01 outubro 2011

Madeira e independências...

Volta e meia, como pretexto oportunista ou como objetivo velado, a questão da independência encapela as águas da Madeira. De qualquer forma, até agora não se registou um pedido de referendo ou de qualquer consulta sobre a matéria, ultrapassada que foi aquela fase de atentados seletivos supostamente justificados pela pretensão independentista mas que, sabe-se agora à distância, mais não foram do que acertos de contas extra-judiciais cujos autores, uns conhecidos outros não e também alguns menos ingénuos que outros, ficaram rodeados de impunidade por todos os lados, na clássica definição de ilha.

Agora, a propósito da inconcebível ocultação de contas públicas, não se fala bem em independência mas ameaça-se veladamente como se o querer a independência, com o assunto de a poder ter à parte, fosse uma arma. A psicologia dos pré-adolescentes explica a atitude que é semelhante à dos desesperados por culpa própria, mas em política e sobretudo quando ela é exercida com uma rede de coniventes em momento eleitoral, a explicação das atitudes não esclarece absolutamente nada, antes pelo contrário tem o efeito de boomerang sobre a cabeça de quem ousa explicar. E até já é costume ou corrente em Portugal aceitar-se que quem tem o domínio dessa artimanha é "politicamente experiente".

Ora a independência da Madeira tem funcionado sempre como cenoura à frente do burro mas de forma simulada: é o próprio burro que a coloca porque ao animal convém que os circunstantes ou espetadores da tração acreditem que ele tem condutor, ou duce, e que é o duce ou condutor que faz avançar ou recuar a cenoura conforme os impulsos de sua inteligência.

Postos de lado todos os episódios simuladamente pró-independentistas, recentes ou não, que apenas ilustram o atraso da política portuguesa, sobretudo o atraso institucional, há um momento relevante para o retrato do burro que controla a sua própria cenoura. Esse momento é o de quando a assembleia madeirense aprovou um voto de congratulação da autoria do PSD/M pela independência do Kosovo, que contou com o voto favorável do Bloco de Esquerda e abstenção dos restantes partidos da oposição. Foi a 19 de fevereiro de 2008, portanto quando já se ocultavam contas, quando os poderes em Lisboa já sabiam que as contas eram ocultadas e quando um complexo jogo de conveniências jamais esclarecidas por sua natureza própria, sugeria às claras a permissão da ocultação. Estava-se longe disto.

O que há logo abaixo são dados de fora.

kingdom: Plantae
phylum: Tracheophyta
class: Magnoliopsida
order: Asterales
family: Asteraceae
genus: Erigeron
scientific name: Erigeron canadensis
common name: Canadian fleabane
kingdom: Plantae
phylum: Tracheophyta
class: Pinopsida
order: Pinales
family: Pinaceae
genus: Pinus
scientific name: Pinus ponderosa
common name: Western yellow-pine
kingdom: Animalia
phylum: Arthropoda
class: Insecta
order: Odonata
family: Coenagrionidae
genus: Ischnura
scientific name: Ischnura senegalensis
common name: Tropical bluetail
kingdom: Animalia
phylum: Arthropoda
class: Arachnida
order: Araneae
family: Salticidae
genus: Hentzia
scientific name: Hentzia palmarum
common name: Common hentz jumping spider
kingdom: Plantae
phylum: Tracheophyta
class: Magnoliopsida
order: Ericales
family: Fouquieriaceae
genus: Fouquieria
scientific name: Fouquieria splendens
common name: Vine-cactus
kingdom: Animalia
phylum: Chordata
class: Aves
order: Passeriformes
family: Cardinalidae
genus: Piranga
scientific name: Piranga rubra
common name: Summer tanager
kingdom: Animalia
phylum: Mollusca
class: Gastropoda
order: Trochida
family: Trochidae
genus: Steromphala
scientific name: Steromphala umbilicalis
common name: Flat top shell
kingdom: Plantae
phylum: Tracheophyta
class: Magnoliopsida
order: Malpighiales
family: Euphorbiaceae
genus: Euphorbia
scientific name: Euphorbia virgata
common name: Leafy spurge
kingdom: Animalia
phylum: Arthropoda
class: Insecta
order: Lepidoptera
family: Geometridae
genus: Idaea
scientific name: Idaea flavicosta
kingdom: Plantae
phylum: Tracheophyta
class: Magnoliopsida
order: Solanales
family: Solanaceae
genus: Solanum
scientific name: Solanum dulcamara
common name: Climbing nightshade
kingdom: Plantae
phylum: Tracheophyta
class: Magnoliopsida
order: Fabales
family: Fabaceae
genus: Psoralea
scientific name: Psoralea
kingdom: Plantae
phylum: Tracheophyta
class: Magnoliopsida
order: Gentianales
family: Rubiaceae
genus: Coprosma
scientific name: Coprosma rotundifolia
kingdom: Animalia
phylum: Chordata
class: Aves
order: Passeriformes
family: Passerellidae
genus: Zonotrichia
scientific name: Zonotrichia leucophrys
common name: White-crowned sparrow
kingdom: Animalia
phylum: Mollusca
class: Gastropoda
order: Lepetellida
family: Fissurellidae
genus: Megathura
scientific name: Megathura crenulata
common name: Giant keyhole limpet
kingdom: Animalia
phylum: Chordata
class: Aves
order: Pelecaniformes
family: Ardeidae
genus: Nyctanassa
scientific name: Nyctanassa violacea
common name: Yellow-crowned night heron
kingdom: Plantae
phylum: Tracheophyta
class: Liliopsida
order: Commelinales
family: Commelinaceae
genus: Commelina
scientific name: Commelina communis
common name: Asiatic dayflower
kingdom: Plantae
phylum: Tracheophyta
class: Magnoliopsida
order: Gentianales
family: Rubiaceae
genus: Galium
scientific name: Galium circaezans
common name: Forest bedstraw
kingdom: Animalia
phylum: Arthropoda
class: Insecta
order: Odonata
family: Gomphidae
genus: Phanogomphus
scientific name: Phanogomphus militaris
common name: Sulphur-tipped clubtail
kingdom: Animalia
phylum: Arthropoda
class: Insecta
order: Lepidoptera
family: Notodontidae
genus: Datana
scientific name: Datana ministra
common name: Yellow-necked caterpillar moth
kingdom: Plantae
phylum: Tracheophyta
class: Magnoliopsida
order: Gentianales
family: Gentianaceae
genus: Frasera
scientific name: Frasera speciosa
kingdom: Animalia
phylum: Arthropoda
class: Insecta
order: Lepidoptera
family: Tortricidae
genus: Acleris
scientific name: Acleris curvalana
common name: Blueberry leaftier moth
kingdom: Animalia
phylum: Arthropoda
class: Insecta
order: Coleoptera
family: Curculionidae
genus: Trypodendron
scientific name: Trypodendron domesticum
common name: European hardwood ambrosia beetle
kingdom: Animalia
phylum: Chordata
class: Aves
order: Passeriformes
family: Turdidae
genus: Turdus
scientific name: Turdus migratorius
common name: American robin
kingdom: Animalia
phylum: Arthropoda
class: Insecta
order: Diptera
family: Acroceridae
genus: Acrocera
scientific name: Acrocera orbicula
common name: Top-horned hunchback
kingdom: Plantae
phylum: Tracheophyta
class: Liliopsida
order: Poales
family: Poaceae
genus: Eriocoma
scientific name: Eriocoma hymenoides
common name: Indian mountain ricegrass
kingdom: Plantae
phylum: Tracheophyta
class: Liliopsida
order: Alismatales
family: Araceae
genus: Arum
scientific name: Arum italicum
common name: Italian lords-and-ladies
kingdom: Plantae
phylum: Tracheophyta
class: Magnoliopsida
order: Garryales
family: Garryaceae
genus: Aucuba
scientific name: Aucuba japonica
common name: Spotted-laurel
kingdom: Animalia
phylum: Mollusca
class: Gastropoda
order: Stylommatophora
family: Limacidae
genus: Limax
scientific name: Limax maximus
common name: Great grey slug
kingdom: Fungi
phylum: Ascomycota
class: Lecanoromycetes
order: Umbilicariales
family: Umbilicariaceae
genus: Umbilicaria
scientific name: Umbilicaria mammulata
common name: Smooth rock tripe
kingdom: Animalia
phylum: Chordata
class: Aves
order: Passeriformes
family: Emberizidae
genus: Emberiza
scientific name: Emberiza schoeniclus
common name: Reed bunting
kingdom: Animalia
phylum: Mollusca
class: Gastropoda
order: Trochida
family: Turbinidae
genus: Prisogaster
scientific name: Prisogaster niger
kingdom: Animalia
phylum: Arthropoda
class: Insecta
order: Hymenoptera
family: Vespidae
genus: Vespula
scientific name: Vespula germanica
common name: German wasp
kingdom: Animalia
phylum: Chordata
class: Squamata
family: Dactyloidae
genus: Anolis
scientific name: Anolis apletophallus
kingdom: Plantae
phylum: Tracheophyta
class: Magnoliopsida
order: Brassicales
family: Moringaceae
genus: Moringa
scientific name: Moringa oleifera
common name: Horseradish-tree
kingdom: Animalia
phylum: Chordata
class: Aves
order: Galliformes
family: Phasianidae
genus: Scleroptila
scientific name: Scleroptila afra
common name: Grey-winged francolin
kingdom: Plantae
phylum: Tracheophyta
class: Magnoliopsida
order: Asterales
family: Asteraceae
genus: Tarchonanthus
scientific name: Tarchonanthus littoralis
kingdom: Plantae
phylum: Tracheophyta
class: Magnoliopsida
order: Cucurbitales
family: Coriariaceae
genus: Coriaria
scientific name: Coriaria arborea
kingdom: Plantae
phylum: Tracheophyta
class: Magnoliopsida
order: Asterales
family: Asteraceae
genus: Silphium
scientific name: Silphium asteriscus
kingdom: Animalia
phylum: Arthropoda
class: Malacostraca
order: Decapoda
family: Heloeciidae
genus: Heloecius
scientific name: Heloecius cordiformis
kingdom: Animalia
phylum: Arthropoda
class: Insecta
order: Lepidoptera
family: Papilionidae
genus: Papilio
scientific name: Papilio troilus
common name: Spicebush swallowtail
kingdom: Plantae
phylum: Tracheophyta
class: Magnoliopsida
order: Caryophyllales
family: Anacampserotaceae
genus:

Na moção aprovada, dizia-se que "A Assembleia Legislativa exprime a sua congratulação e solidariedade com a independência do Kosovo", explicitando-se que "para além da situação de contiguidade territorial não impedir a legitimidade da independência do Kosovo, de facto, aí, como noutros locais, verifica-se a imposição de fora do território, de um estatuto político que a população kosovar rejeitava". Lá estava a cenoura: "aí, como noutros locais"... Quais? A moção não referiu mas os locais não eram assim tantos que provocasse um cansaço cerebral enumerá-los, pois à exceção do Sudão do Sul onde de resto ainda não tinha havido qualquer consulta, ou, vá lá, Gibraltar, mais nenhum local estava nessas condições, a não ser a sugestão contornada de que a Madeira seria o local com o Kosovo a servir de mero pretexto para um acercamento da cenoura à boca do bicho.

E é verdade que, nessa ocasião, apenas o deputado do CDS/PP, José Manuel Rodrigues, deu pela manobra pré-adolescente ao afirmar com todas as letras que o promotor da moção, o PSD/M, pretendia "implicitamente fazer associação entre a questão do Kosovo e a evolução político-constitucional da Região Autónoma da Madeira".

E num momento em que Portugal ainda não tinha definido uma posição nem se previa qual fosse dadas as posições divergentes sobre a questão, a moção da Madeira, suscetível de pôr em crise a unidade da imagem externa do Estado sobre matéria em que o conclave do Funchal não é competente, nem sequer o Palácio das Necessidades pôs ordem no assunto, como poderia e deveria ter feito, caso se quisesse evitar uma briga institucional de patamar mais elevado, que é sempre o que está na calha, com Kososvo ou sem Kosovo, sob a forma de chantagem, ou a cenoura com que o burro simula avanços e recuos não seja uma cenoura deveras - é dessas de plástico, de carnaval, mas fazendo de coisa séria e que pode ser séria, a continuar demasiado a ocultação da burrice.